**WHAT THE TASK REQUIRES:** Report back every line in the data that includes the string "current".

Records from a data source
# # # #

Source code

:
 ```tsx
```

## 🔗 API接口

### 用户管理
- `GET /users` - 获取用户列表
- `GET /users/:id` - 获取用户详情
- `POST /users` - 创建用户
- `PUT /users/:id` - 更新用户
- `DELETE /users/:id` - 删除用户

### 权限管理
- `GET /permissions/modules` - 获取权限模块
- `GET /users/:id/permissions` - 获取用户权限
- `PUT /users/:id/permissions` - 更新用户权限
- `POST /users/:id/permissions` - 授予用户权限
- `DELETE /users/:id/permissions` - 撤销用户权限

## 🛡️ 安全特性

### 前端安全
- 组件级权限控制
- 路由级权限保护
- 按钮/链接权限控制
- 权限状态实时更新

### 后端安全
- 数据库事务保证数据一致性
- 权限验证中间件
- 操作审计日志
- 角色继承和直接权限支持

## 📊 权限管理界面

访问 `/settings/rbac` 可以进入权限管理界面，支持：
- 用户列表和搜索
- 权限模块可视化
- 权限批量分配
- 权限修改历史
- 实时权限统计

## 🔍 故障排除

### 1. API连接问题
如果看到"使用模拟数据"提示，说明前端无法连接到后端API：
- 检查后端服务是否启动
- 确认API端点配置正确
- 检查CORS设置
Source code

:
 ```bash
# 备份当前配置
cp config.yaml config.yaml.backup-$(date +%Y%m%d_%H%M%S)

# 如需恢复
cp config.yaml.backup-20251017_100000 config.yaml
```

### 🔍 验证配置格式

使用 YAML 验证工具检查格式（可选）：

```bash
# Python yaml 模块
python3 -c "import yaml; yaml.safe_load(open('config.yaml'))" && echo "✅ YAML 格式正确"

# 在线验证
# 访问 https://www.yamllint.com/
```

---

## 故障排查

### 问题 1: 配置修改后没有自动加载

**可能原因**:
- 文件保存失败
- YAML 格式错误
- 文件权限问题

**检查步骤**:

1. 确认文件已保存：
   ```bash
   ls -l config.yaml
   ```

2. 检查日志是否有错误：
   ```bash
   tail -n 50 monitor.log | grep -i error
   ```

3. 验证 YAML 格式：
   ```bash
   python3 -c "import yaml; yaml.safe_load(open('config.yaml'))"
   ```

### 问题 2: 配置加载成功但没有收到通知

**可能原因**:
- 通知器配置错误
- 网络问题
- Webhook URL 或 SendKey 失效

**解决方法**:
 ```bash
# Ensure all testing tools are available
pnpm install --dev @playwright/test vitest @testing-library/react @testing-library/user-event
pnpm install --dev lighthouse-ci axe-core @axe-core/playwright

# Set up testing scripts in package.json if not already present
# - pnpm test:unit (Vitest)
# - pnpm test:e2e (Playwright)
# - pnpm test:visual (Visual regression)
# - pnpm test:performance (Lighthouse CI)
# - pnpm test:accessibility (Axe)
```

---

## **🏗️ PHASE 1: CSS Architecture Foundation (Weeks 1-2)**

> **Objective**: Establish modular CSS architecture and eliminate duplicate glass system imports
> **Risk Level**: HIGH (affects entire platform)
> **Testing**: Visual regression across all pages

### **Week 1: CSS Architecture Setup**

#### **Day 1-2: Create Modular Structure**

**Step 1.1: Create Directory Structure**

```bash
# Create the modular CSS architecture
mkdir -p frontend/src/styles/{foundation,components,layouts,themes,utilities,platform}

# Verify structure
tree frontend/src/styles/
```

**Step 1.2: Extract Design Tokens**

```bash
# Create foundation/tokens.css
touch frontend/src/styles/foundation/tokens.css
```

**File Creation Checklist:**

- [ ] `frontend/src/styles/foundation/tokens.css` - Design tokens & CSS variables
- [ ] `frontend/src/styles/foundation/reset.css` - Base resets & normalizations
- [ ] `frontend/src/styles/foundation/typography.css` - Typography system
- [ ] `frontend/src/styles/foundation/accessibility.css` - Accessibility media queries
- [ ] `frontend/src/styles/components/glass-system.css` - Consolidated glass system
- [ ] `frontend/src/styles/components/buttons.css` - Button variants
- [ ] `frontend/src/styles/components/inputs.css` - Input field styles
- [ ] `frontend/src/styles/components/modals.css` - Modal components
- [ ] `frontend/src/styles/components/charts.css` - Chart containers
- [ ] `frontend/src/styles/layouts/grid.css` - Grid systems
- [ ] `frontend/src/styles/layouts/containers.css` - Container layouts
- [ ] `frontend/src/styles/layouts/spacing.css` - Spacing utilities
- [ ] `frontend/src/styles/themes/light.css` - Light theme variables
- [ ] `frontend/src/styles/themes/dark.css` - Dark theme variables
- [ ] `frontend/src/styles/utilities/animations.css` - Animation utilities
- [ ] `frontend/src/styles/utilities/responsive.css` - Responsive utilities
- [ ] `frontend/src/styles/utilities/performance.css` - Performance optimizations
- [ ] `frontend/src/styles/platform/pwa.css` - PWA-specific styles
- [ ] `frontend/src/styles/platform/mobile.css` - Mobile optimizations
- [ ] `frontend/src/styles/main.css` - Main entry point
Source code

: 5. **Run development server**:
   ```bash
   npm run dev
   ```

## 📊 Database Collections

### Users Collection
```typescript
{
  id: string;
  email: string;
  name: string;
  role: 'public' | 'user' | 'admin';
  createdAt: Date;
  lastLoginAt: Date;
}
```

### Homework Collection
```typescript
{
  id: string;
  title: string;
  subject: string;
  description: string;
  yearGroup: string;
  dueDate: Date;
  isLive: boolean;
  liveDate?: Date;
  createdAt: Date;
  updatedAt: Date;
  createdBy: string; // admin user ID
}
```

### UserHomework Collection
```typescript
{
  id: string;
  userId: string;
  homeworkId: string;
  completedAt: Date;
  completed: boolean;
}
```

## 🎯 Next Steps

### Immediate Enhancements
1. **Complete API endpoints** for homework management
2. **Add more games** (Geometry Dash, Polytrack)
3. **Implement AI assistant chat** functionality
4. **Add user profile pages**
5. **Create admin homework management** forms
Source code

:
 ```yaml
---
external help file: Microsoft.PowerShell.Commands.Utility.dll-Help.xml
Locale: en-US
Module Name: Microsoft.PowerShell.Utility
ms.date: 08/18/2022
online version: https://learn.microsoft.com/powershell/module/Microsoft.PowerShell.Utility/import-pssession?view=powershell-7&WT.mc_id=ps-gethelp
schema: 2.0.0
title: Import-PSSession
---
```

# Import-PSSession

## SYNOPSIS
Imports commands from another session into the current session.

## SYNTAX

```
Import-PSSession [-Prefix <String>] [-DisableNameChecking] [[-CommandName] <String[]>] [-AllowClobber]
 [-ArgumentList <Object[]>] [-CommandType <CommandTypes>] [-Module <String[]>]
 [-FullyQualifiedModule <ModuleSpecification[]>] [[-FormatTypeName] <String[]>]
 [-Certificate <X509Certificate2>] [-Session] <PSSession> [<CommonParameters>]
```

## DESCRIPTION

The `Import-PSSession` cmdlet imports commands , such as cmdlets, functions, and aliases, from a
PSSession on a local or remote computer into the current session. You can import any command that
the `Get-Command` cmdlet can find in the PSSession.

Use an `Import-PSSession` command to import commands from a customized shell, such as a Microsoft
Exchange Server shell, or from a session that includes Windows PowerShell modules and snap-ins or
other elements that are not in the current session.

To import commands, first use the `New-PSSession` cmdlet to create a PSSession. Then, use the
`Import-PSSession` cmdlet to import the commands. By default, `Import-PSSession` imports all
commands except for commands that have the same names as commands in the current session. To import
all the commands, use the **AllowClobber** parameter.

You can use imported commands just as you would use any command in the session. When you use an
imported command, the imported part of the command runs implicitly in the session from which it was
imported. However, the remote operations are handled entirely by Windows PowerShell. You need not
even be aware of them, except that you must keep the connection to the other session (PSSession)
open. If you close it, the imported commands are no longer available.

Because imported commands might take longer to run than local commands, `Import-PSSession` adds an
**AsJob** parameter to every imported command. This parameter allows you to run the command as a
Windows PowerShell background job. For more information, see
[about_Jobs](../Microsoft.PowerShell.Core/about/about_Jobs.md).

# # # #

**OUTPUT OF THE EXERCISE:**
Imports commands from another session into the current session.
PSSession on a local or remote computer into the current session. You can import any command that
other elements that are not in the current session.
commands except for commands that have the same names as commands in the current session. To import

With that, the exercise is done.